A la pause déjeuner le jour de l’annonce fatidique, notre Drama queen de service s’était précipitée au supermarché du coin pour s’approvisionner. Elle nous annonça terrifiée que les rayons étaient vides de farine, sucre, pâtes et papier toilette. L’apocalypse était proche c’était certain. Pendant ce temps, en Italie, Pornhub faisait le cadeau d’un mois d’abonnement gratuit à la population mâle.
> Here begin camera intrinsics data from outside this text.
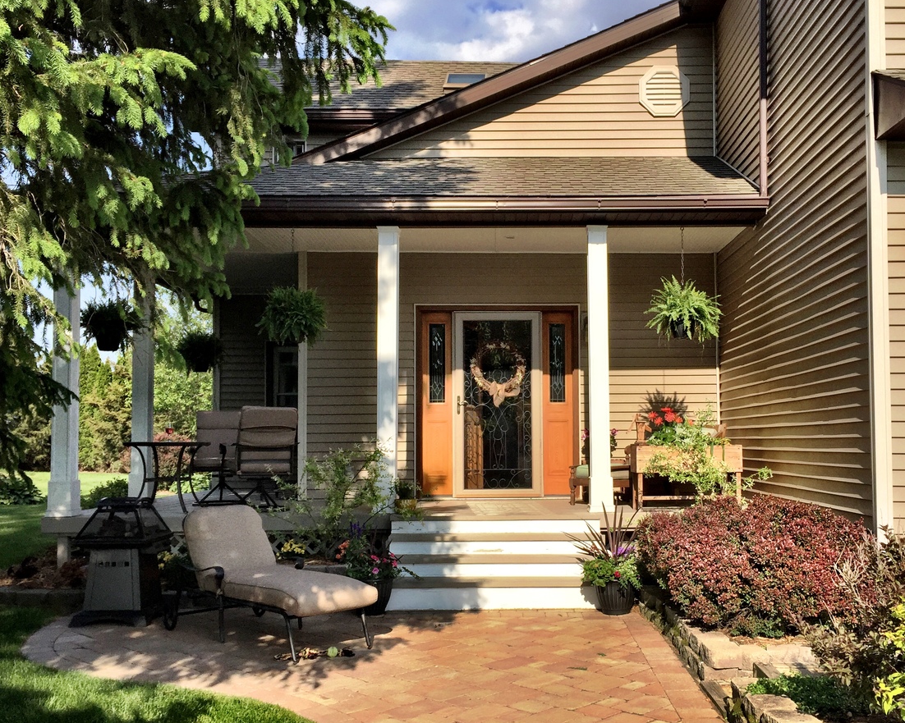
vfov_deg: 40.1
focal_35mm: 37
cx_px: 526
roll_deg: +0.2
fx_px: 991
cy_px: 395
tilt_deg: +2.7
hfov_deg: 48.9
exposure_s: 1/1980
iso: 32
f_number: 2.2
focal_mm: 4.15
J’enfile mon masque pour me tenir sur le quai, ma mission coiffeur en tête. Ce masque dégoûtant que j’exècre du plus profond de mon être. Cette sensation affreuse d’étouffement à chaque respiration. La buée sur mes lunettes me rappelle qu’il ne fait pas bon être myope en temps de « pandémie ».
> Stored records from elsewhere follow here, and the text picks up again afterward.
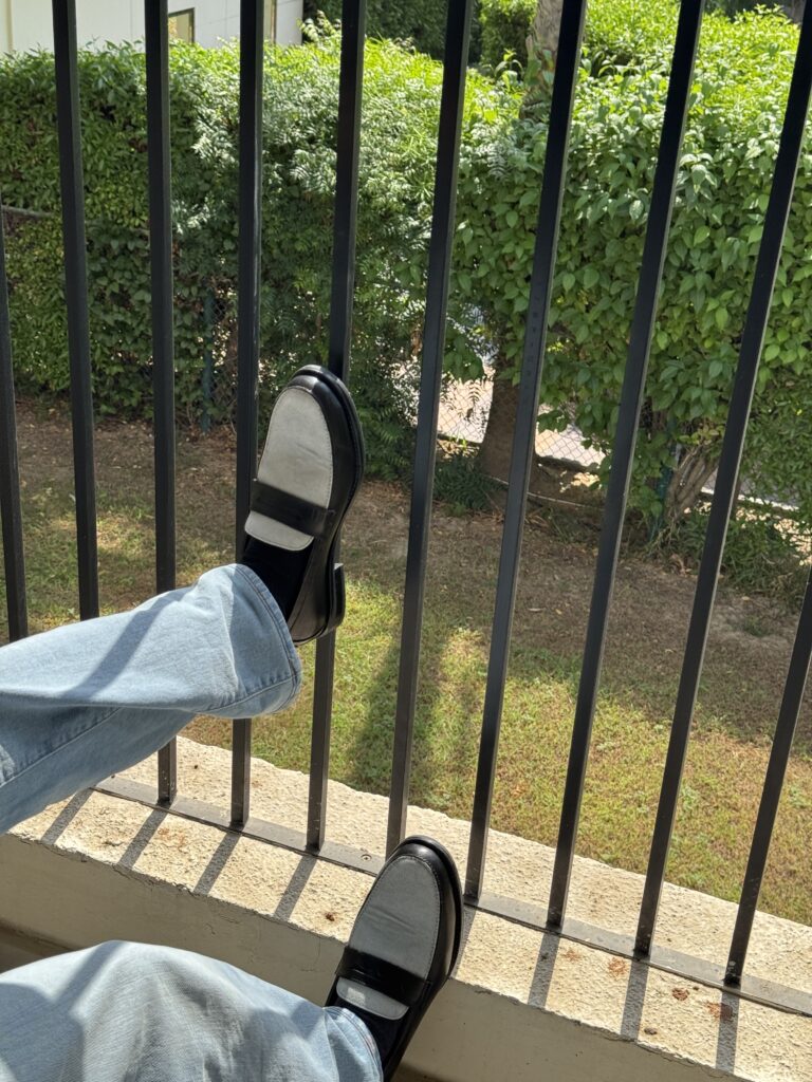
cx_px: 406
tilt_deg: -27.1
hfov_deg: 30.3
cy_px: 541
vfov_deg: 39.7
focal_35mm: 48
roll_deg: -6.3
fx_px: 1501
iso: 64
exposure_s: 1/1818
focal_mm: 6.76
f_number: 1.78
Je pénètre dans la rame avec les autres zombies dont je vois la moitié du visage. La distanciation sociale est difficile à tenir dans les transports publics. L’Académie de médecine a d’ailleurs recommandé de ne pas parler, ni de consommer de sucreries dans ces lieux impies de transmission.

Peu importe. On s’assoit les uns prêts des autres. On prend garde à ne pas éternuer. Dommage pour moi, j’ai un début de rhume des foins. La vidéo d’une chèvre naine dévalant un toboggan fera l’affaire pour me distraire.

Et puis j’ai soif, une soif terrible. Le port prolongé de la muselière m’assèche la bouche. La bouteille d’eau qui gît dans mon sac me nargue. Dans une petite minute je vais lui faire sa fête. Enfin le métro s’arrête à destination. Je suis à quelques encablures de mon sauveur aux ciseaux magiques.